USING THE INFORMATION
(1) Could you quote the stretch of the excerpt on Kant and medieval ethics from "medieval ethics and" through "different from ours."?
(2) Would you extend the excerpt on Kant and medieval ethics, picking up after its last sentence?

Kant uses various locutions which all refer to God, the most important being the holy will. interpreters of Kant, however, frequently take the term holy will to refer to God simpliciter. Kant, however, does not require that only God might possess a holy will. medieval ethical theory also treats of a richer universe of rational natures than is seen as a rule in more recent treatments. in addition to fallible sublunary humans and God, medieval writers consider our first parents before the fall, the evil angels before and after the fall, the good angels before and after their confirmation, and human beings after their death, both elect and damned.

in such a richer universe of rational natures, it becomes harder to make easy generalizations. angels before the fall are fallible, but do not possess bodies. good angels after their confirmation, and the elect saints in heaven, are all incorruptible. the elect saints in heaven do not possess bodies yet, but then later at the resurrection of all the dead, they will, as will the damned.

most interpreters of Kant do not consider these additional possibilities. Allen Wood glosses holy beings and holy will as the divine will (Kant's ethical thought, 26f). indeed, it is entirely common to view Kant's treatments of a holy will as simple locutions for God. but his actual writing is considerably more careful: Kant explicitly leaves open the possibility of non-divine holy wills: for the divine will, and in general for a holy will (groundwork, 414). most telling, we have a brief discussion of finite holy beings (metaphysics of morals, 383).

the origins of this complex array of beings is not to be found in philosophy, of course. but it was central to medieval writers to find an ethical theory which could articulate for each of these different beings what its distinctive position would be, regarding terms like freedom and choice. Kant, by his deliberately expansive language, also leaves open the possibility of including within his terms a richer universe of beings than merely God on the one hand and we fallible humans on the other. it is my goal in this essay to explore the ways that certain medieval authors used such terms, and then to examine how closely they may be fit into a Kantian framework.

it should be noted that i acknowledge a deliberate attempt to stretch Kant, perhaps where he does not want to go. my goal is to see how far one can go, staying within a broadly Kantian framework, in understanding angels and saints, and to note how much textual support there actually is for such an enterprise.

we will find that not only did medieval authors consider it important to treat of and include consideration of the broader panoply of rational beings, but indeed it was a central feature of their work. for Kant, it is certainly secondary, but he does offer considerably more nuanced treatments than the usual quick glosses would suggest.

medieval ethics and God

the antecedent theological assertions about God, of interest in this essay, are twofold—that God is supremely free, and at the same time, incorruptible. theologians having asserted that God is in no way constrained, but also is in no way able to sin, it becomes the task of the more philosophically minded to articulate a notion of moral freedom and necessitation that can include both these propositions.

Anselm begins his dialogue on freedom of choice with this condition—that whatever the account of human free choice will be, it must not involve a definition of freedom which could not at once be applied to God [and] the angels who are not able to sin (freedom of choice, 1). he immediately adds that we must insist on a univocal notion of freedom; that it will not do to say that the free choice of God and of the good angels is different from ours.

this criterion thus constrains the notion of freedom—it cannot be the case that freedom necessarily includes the ability to do wrong. Anselm's ultimate conclusion is that freedom consists in the ability to keep uprightness-of-will for the sake of this uprightness itself (freedom of choice, 3). we have here a capacity account of freedom: freedom consists in the capacity to do or act in a certain way. not in the ability to make any choice whatsoever, but rather, in the ability to make a certain kind of choice—for Anselm, the choice to keep uprightness-of-will for its own sake.

PROVIDED INFORMATION
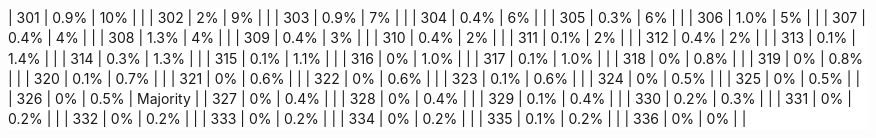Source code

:| 301 | 0.9% | 10% |  |
| 302 | 2% | 9% |  |
| 303 | 0.9% | 7% |  |
| 304 | 0.4% | 6% |  |
| 305 | 0.3% | 6% |  |
| 306 | 1.0% | 5% |  |
| 307 | 0.4% | 4% |  |
| 308 | 1.3% | 4% |  |
| 309 | 0.4% | 3% |  |
| 310 | 0.4% | 2% |  |
| 311 | 0.1% | 2% |  |
| 312 | 0.4% | 2% |  |
| 313 | 0.1% | 1.4% |  |
| 314 | 0.3% | 1.3% |  |
| 315 | 0.1% | 1.1% |  |
| 316 | 0% | 1.0% |  |
| 317 | 0.1% | 1.0% |  |
| 318 | 0% | 0.8% |  |
| 319 | 0% | 0.8% |  |
| 320 | 0.1% | 0.7% |  |
| 321 | 0% | 0.6% |  |
| 322 | 0% | 0.6% |  |
| 323 | 0.1% | 0.6% |  |
| 324 | 0% | 0.5% |  |
| 325 | 0% | 0.5% |  |
| 326 | 0% | 0.5% | Majority |
| 327 | 0% | 0.4% |  |
| 328 | 0% | 0.4% |  |
| 329 | 0.1% | 0.4% |  |
| 330 | 0.2% | 0.3% |  |
| 331 | 0% | 0.2% |  |
| 332 | 0% | 0.2% |  |
| 333 | 0% | 0.2% |  |
| 334 | 0% | 0.2% |  |
| 335 | 0.1% | 0.2% |  |
| 336 | 0% | 0% |  |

ANSWERS TO THIS EXERCISE
(1)
medieval ethics and God

the antecedent theological assertions about God, of interest in this essay, are twofold—that God is supremely free, and at the same time, incorruptible. theologians having asserted that God is in no way constrained, but also is in no way able to sin, it becomes the task of the more philosophically minded to articulate a notion of moral freedom and necessitation that can include both these propositions.

Anselm begins his dialogue on freedom of choice with this condition—that whatever the account of human free choice will be, it must not involve a definition of freedom which could not at once be applied to God [and] the angels who are not able to sin (freedom of choice, 1). he immediately adds that we must insist on a univocal notion of freedom; that it will not do to say that the free choice of God and of the good angels is different from ours.

(2)
a capacity account of freedom is immediately congenial to an account of God in which he is at once unable to sin and still utterly free. because he possesses the relevant capacity in the utmost degree, he is supremely free, and his constitutional inability to sin in no way implicates this freedom. it is, indeed, the very nature of God to be free, and to be holy, and capacity accounts of freedom are able to include both of these at once with no particular difficulty.

medieval ethics and the angels and saints

before the fall, angels were all as fallible as are we sublunary humans, but they did not possess bodies. this theological presumption is seen to require that bodies are not necessary components of sin, and cannot be a sufficient explanation for sin—ours, or angels'. here christian ethics stakes out territory at great distance from many platonic accounts of moral failing. in addition, since the angels before the fall all had greatly limited knowledge, the traditional theological account holds that bodies are also not the source of limitations on knowledge.

indeed, precisely because angels lack bodies, they are the perfect foil for discussions of freedom and moral failing; free of the notion that all moral failing is due to the presence of bodies, writers can investigate the sorts of questions Kant is greatly concerned with in understanding the freedom of rational natures.

so, Anselm's treatment of freedom of choice first treats of both Satan and Adam, but then moves into the dialogue the fall of the devil for the treatment of how any free creatures could come to err. we find therein that the capacity account of freedom meshes conveniently with a two-source account of motivations. the devil has, before the fall, two motivations: a will-for-happiness (the fall of the devil, 13) and a will-for-uprightness (the fall of the devil, 14). the capacity account tells us that freedom consists in the capacity to preserve uprightness; when we add to it the two-source account of motivation, we see that one is preserving it against the possibly contrary will-for-happiness.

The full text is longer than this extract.